REQUESTS:
1. In the discussion of low-sugar drinks below, how many tea bags are used for a gallon of sun tea?
2. Write the next part of the discussion of low-sugar drinks below, picking up after its final paragraph.
— begin QUOTED PASSAGE —
I like Minute Maid 15 calorie lemonade, though I dilute it a bit because it’s a little too sweet for me. I also give a thumbs up to Canada Dry diet ginger ale. I haven’t had a sugary soft drink in years, but the last time I did, it tasted too syrupy.
I’m now trying to reduce artificially sweetened beverages from my diet. Infused water is great! Try slicing apple and peeled ginger into a pitcher of water and steep for several hours or overnight before removing fruit and ginger. Yum. Also excellent made with citrus fruit.
What about iced herbal teas? The varieties are endless - mint, ginger, lemon verbena, whatever combo you want. If you must have some sweetness, you can sweeten them with anything that works for you.
This is excellent advice. I’ve been making 1 gallon batches of sun tea that I then refrigerate, and it’s excellent. As far as I know there isn’t any kind of sugar or sweetener at all, but it still tastes sweet and fruity. The basic version of what I do uses Bigelow Orange & Spice tea. I use 12 bags in a gallon of water, 3-4 hrs. in the sun. Yummy.
A variation I do uses 12 total tea bags, but not all Orange & Spice, I’ll use 3 or 4 of these in there:
(These are awesome on their own brewed hot BTW) http://furpeaceranch.com/store/product_info.php?cPath=54&products_id=1596
100% juice is water and solids and fructose. Concentrate is less water and the same amount of fructose. Juice from concentrate is adding back water to equal what it started with. The amount of sugar never changes. Grape juice will always have more calories per ounce than Coke in the same way that coffee with two spoons of sugar will have more calories than coffee with one spoon of sugar. Grape juice is naturally more calorie dense than water and flavorings and the amount of sugar Coke uses.
— end QUOTED PASSAGE —
— begin DATASET CONTENT —
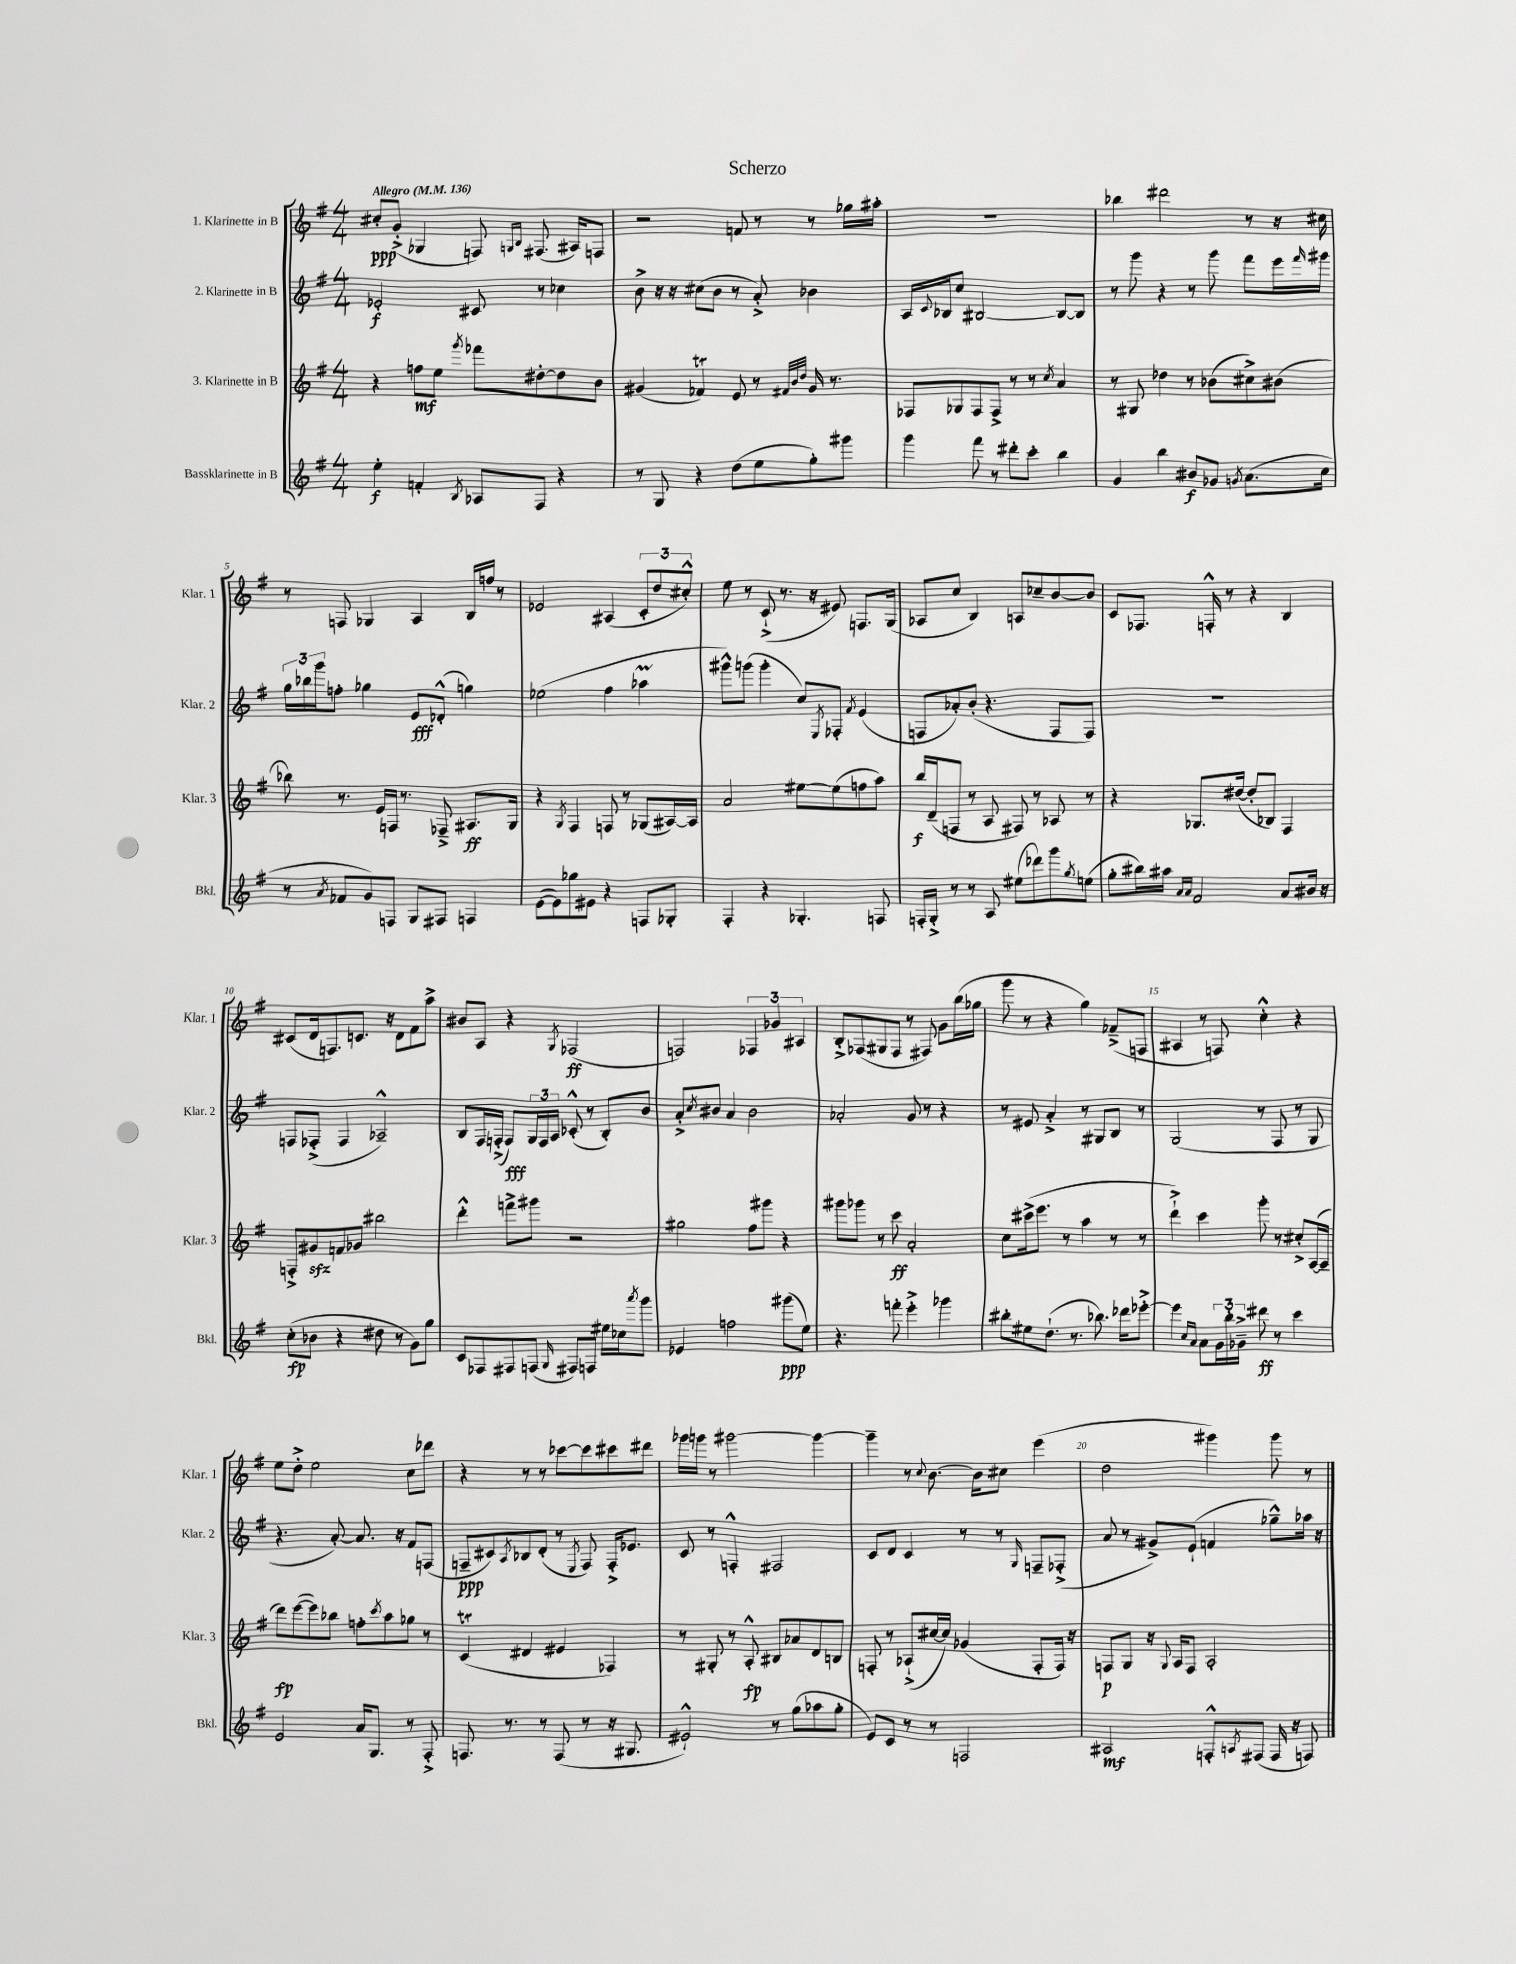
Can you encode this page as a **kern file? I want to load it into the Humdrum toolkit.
— end DATASET CONTENT —
THE REPLIES:
1. 12 tea bags.

2.
To build on this – manufacturers will often reduce a fruit juice to a concentrate to make it less expensive to transport and warehouse (since taking out a bunch of the water reduces its weight, and the water can then be added back in later on).
“Not from concentrate” is a backhanded way of saying “this is how the juice was naturally constituted, and we didn’t mess with it” (implying that juice that was once in concentrate form is somehow less natural). As Exapno notes, any particular fruit juice is very likely going to have the same amount of sugar in it, whether or not it was ever in concentrate form. And, if one is looking to avoid sugar, one’s going to need to avoid fruit juices, too.
Hint water is nice. A bit expensive but not so bad if you ration them a bit. They have quite a few flavors. It’s a very mild taste and not that sweet per se but not carbonated and no sugar or artificial sweetener.
This is my go to. Strong carbonation offsets the lack of sweetness IMO. Also for a soda type drink Alley Dweller got it in one - Diet Coke Ginger Lime. The lime flavor offsets the metallic taste.
Still gonna have to try the Diet Coke Ginger Lime. One advantage of working at a grocery store is that I have easy access to all these products.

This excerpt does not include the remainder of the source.